Karena idealisme gue berbeda dengan keluarga gue, hingga gue dibilang "nyeleneh". Gue juga pernah ceritain tentang gue golput, padahal orang tua gue pendukung salah satu paslon. Ada beberapa alasan yang melatarbelakangi tindakan gue itu. Alasan pertama adalah, mereka berdua
(Capres dan cawapres) gak bisa meyakinkan gue. Alasan kedua, karena gue gak yakin dengan apa yang gue lakukan, jadi mendingan gue gak melakukan. Alasan ketiga, menurut gue politik itu kotor, kita bisa lihat dari banyak nya pejabat yang terkena kasus korupsi.
Jika ada yang bilang 'masa golput, gak nasionalis lu'. Bentar-bentar, lu tahu gak kalau memilih itu hak bukan kewajiban? Itu hak gue mau memilih atau gak. Dan gue juga menggunakan hak gue kok, yaitu hak untuk tidak memilih.
Anggap saja ada orang yang tidak membayar pajak tapi dia memilih, lalu dia koar-koar kepada yang golput, jika tindakan mereka itu tidak nasionalis.

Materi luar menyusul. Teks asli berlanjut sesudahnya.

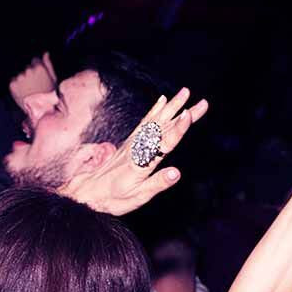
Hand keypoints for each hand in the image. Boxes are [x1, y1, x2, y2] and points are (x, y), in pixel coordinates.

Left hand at [9, 52, 57, 105]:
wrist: (40, 109)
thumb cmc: (49, 95)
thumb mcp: (53, 79)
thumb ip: (48, 64)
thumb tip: (46, 53)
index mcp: (39, 67)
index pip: (35, 60)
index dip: (37, 68)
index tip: (39, 77)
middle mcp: (28, 70)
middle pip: (27, 67)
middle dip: (29, 74)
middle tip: (34, 85)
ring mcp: (20, 77)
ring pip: (19, 75)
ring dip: (22, 80)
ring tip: (28, 90)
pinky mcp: (12, 84)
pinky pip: (13, 82)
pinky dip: (16, 86)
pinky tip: (23, 93)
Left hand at [58, 88, 208, 215]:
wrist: (89, 192)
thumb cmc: (113, 198)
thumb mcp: (137, 197)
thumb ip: (157, 183)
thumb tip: (176, 172)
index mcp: (142, 163)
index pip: (163, 144)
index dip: (178, 129)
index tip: (189, 114)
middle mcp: (138, 148)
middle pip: (164, 128)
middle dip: (183, 113)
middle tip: (202, 102)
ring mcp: (133, 143)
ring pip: (156, 121)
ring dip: (172, 106)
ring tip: (186, 92)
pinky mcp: (130, 142)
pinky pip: (144, 122)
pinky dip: (155, 110)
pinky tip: (163, 100)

Padahal dia yang sudah merugikan negara dengan tidak membayar pajak, dan membayar pajak itu kewajiban lho. Dan golput itu dilindungi oleh pasal 28 e (2) UUD 1945 yang menyebutkan bahwa setiap orang memiliki hak untuk menyatakan pikiran, sikap, yang sesuai dengan hati nuraninya.

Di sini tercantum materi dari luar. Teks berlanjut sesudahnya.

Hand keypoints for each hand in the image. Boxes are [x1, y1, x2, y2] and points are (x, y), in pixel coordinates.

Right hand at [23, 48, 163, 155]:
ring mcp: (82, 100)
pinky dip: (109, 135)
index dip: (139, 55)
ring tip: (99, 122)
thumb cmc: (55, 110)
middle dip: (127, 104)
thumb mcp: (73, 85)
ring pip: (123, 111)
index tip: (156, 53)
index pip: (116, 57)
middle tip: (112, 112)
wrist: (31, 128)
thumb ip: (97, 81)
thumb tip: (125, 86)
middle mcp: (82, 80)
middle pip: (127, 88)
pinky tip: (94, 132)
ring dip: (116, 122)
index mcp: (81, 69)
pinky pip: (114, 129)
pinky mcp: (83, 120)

Jika ada orang yang punya keyakinan beda dengan lu, ya jangan dianggap salah dan lu memaksa agar idealisme dia sama seperti punya lu, dan lu merasa idealisme lu lah yang paling benar. Hargai perbedaan.

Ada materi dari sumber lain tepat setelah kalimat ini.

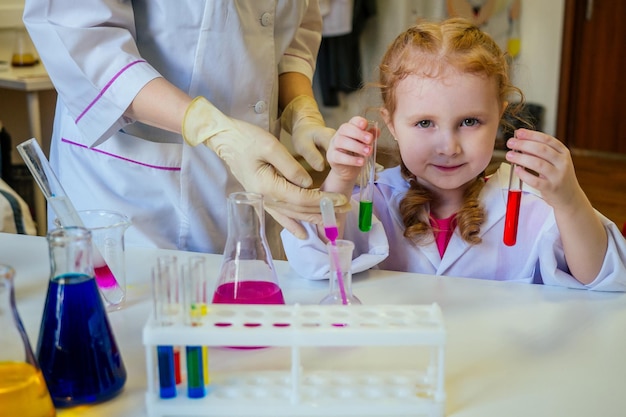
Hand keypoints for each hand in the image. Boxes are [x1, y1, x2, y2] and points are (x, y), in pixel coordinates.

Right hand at [183, 97, 347, 237]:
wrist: (225, 140)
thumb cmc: (245, 138)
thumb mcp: (270, 145)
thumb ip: (289, 166)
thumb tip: (307, 183)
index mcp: (267, 186)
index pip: (301, 198)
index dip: (323, 201)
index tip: (341, 199)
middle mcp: (265, 198)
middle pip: (299, 210)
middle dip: (324, 210)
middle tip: (346, 208)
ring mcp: (263, 199)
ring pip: (292, 215)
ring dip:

Gue sering dianggap keras kepala oleh orang tua gue, tapi untuk masalah golput ini, gue berani bilang jika tindakan ini idealis bukan keras kepala. Kenapa gue sangat yakin? Karena gue punya dasar yang kuat, gue mengerti sepenuhnya mengapa hal ini benar, dan apa kerugiannya jika gue tidak berpegang pada idealisme ini, daripada gue hanya "mengikuti arus" dengan melakukan hal yang gue sendiri tidak yakin, hanya karena kebanyakan orang melakukannya, gue lebih baik tidak melakukan itu. Gue juga tidak takut menjadi beda.
Gue akui jika kadang gue keras kepala, itu karena kepribadian gue koleris, koleris itu orangnya dominan, gak suka di kendalikan. Ya, gue masih harus banyak belajar bagaimana agar menjadi seorang idealis sejati.